Tout cela démontre la nouvelle poussée de fièvre au sein de ladite coalition au pouvoir. Les deux ténors de l’UDPS Augustin Kabuya et le président par intérim de l’UDPS, ne souhaitent pas voir l’alliance avec le camp Kabila perdurer.

Réorganiser les élections pour le bien être du pays  ou dissoudre le parlement ?

Pour l’ancien candidat à l’élection présidentielle du 30 Décembre 2018, Alain Daniel Shekomba, il est d’une importance capitale de procéder à la réorganisation des élections générales” et la restructuration de l’appareil électoral ainsi que la Cour constitutionnelle.

“Le conflit actuel entre coalisés FCC-CACH montre que la seule voie de sortie de la crise est la réorganisation des élections générales, transparentes et crédibles, après restructuration de la CENI et la Cour constitutionnelle “, avait déclaré Alain Daniel Shekomba via son compte Twitter.
Face à la crise qui sévit au sein de la coalition au pouvoir, l’ACAJ a invité le Président de la République à consulter toutes les forces vives de la nation et à dissoudre l’Assemblée nationale. Car selon elle, la vie est devenue très chère, la circulation des populations compliquée, la situation du pays en général est dramatique.

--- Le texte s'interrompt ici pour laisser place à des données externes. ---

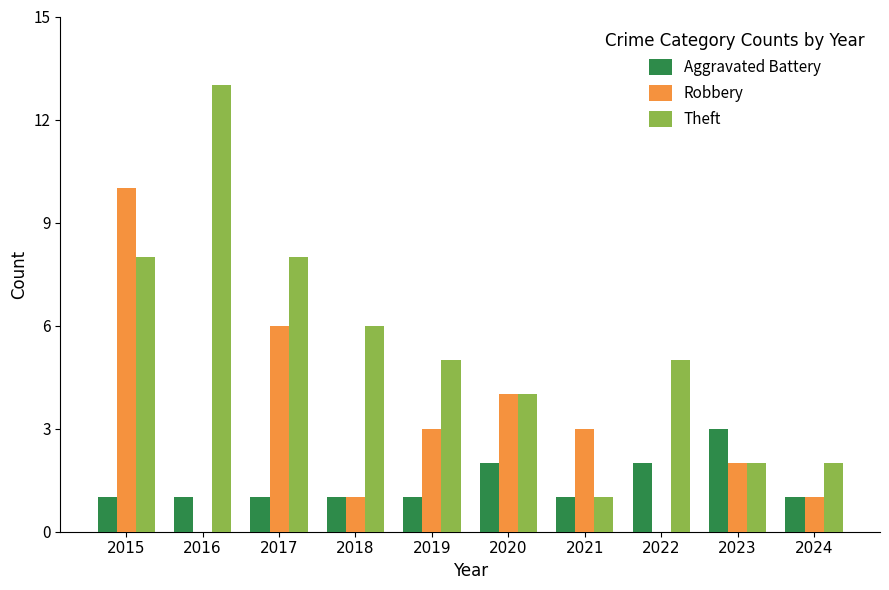

The Aggravated Battery series shows 0 at 2017. True or false?

False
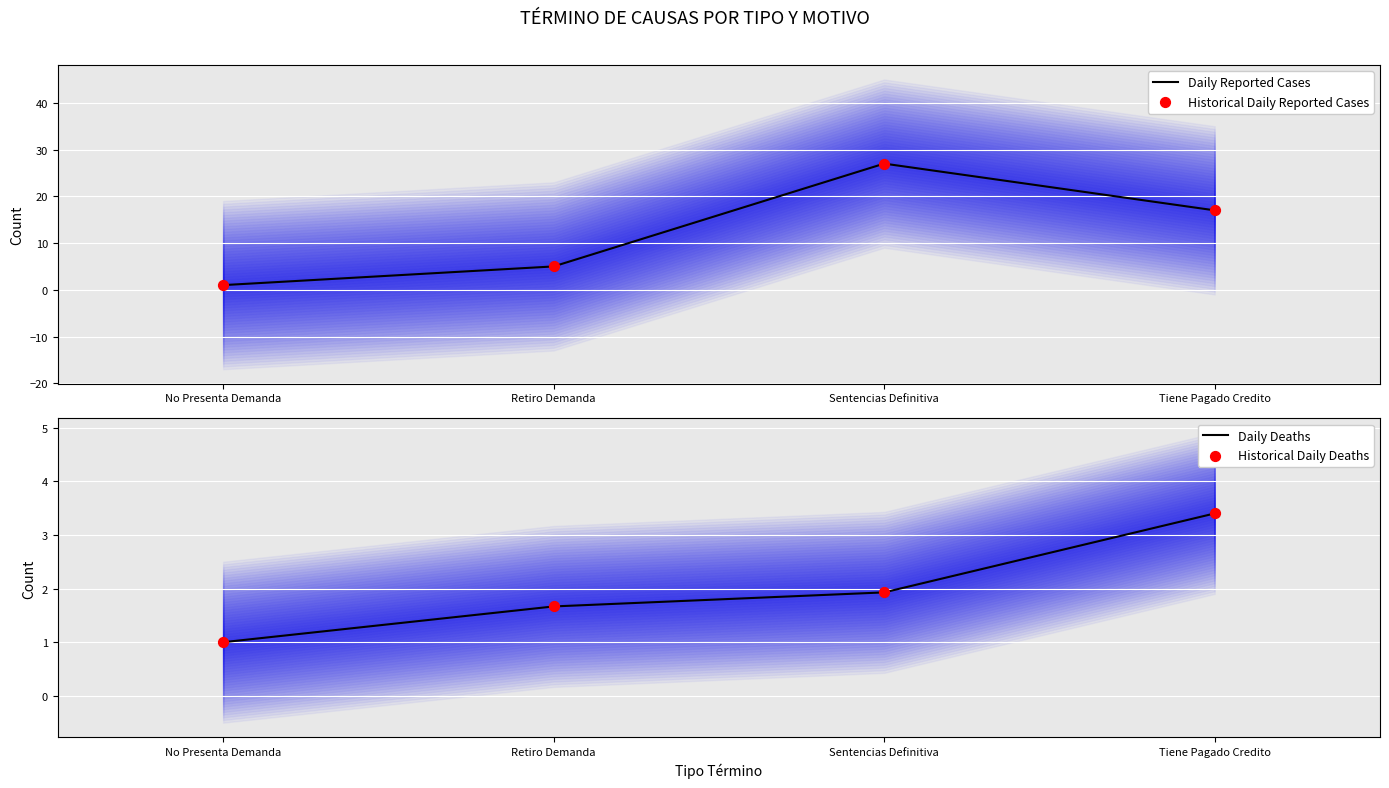

Which series contains the lowest Y value?

Daily Reported Cases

Rappelons qu’au départ, la coalition FCC-CACH s’était fixée 4 objectifs essentiels à savoir, la restauration de l’Etat de droit ; la transparence dans la gestion des ressources nationales ; la lutte contre la corruption et la concussion ; l’instauration d’une justice distributive dans l’affectation des ressources publiques. Mais selon l’Association Congolaise d’accès à la Justice (ACAJ), aucun de ces 4 objectifs n’a été réalisé, étant donné que les membres de cette coalition passent tout leur temps à se chamailler autour principalement de partage des responsabilités, à la poursuite des intérêts personnels.